WHAT THE TASK ASKS:
Every single record needs to be restated word for word.

================================

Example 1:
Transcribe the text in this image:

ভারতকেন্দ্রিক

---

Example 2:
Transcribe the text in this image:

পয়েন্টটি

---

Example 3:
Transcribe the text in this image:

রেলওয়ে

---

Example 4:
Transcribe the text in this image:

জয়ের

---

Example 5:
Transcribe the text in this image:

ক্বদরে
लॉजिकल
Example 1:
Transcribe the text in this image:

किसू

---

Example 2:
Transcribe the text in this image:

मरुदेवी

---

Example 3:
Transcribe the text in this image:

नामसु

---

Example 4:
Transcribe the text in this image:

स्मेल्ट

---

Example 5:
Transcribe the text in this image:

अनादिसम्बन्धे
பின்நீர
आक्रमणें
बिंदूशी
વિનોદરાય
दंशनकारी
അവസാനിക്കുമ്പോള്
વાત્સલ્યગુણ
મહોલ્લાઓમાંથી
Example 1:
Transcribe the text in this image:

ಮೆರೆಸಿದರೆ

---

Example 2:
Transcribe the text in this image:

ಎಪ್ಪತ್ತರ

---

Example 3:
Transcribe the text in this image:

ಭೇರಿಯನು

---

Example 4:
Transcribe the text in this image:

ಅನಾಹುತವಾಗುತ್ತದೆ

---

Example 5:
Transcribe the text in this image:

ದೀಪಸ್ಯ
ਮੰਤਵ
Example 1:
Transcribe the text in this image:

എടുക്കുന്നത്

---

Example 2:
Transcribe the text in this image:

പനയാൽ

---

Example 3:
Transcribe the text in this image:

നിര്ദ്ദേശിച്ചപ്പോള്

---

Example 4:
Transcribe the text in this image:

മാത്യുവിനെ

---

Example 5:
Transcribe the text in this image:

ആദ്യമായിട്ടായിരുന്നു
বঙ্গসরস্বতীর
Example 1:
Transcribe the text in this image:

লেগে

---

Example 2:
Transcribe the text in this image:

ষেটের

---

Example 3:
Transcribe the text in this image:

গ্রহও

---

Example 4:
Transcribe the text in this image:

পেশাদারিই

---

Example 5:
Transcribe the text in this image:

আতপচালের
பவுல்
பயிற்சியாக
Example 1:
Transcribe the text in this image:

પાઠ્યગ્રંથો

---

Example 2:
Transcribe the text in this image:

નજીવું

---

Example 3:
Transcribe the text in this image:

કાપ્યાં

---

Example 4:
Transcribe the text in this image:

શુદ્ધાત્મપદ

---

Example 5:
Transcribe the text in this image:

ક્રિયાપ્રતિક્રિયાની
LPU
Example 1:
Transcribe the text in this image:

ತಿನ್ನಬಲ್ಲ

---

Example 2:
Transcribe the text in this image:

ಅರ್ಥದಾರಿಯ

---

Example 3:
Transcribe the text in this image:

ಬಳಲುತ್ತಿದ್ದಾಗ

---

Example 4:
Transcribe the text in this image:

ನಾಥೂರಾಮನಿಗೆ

================================

RESPONSE BELOW:
Example 1:
Transcribe the text in this image:

ভারতকেন্দ্রিক

---

Example 2:
Transcribe the text in this image:

পয়েন্টটি

---

Example 3:
Transcribe the text in this image:

রেলওয়ে

---

Example 4:
Transcribe the text in this image:

জয়ের

---

Example 5:
Transcribe the text in this image:

ক্বদরে
लॉजिकल
Example 1:
Transcribe the text in this image:

किसू

---

Example 2:
Transcribe the text in this image:

मरुदेवी

---

Example 3:
Transcribe the text in this image:

नामसु

---

Example 4:
Transcribe the text in this image:

स्मेल्ट

---

Example 5:
Transcribe the text in this image:

अनादिसम्बन्धे
பின்நீர
आक्रमणें
बिंदूशी
વિનોદરાય
दंशनकारी
അവസാനിക്കുമ്പോള്
વાત્સલ્યગુણ
મહોલ્લાઓમાંથી
Example 1:
Transcribe the text in this image:

ಮೆರೆಸಿದರೆ

---

Example 2:
Transcribe the text in this image:

ಎಪ್ಪತ್ತರ

---

Example 3:
Transcribe the text in this image:

ಭೇರಿಯನು

---

Example 4:
Transcribe the text in this image:

ಅನಾಹುತವಾಗುತ್ತದೆ

---

Example 5:
Transcribe the text in this image:

ದೀಪಸ್ಯ
ਮੰਤਵ
Example 1:
Transcribe the text in this image:

എടുക്കുന്നത്

---

Example 2:
Transcribe the text in this image:

പനയാൽ

---

Example 3:
Transcribe the text in this image:

നിര്ദ്ദേശിച്ചപ്പോള്

---

Example 4:
Transcribe the text in this image:

മാത്യുവിനെ

---

Example 5:
Transcribe the text in this image:

ആദ്യമായിട്ടായിരുന്നു
বঙ্গসরস্বতীর
Example 1:
Transcribe the text in this image:

লেগে

---

Example 2:
Transcribe the text in this image:

ষেটের

---

Example 3:
Transcribe the text in this image:

গ্রহও

---

Example 4:
Transcribe the text in this image:

পেশাদারিই

---

Example 5:
Transcribe the text in this image:

আতপচালের
பவுல்
பயிற்சியாக
Example 1:
Transcribe the text in this image:

પાઠ્યગ્રંથો

---

Example 2:
Transcribe the text in this image:

નજીવું

---

Example 3:
Transcribe the text in this image:

કાપ્યાં

---

Example 4:
Transcribe the text in this image:

શુદ્ધાત્મપદ

---

Example 5:
Transcribe the text in this image:

ક્રિયાપ્રતિક્રિયાની
LPU
Example 1:
Transcribe the text in this image:

ತಿನ್ನಬಲ್ಲ

---

Example 2:
Transcribe the text in this image:

ಅರ್ಥದಾರಿಯ

---

Example 3:
Transcribe the text in this image:

ಬಳಲುತ್ತಿದ್ದಾಗ

---

Example 4:
Transcribe the text in this image:

ನಾಥೂರಾಮನಿಗೆ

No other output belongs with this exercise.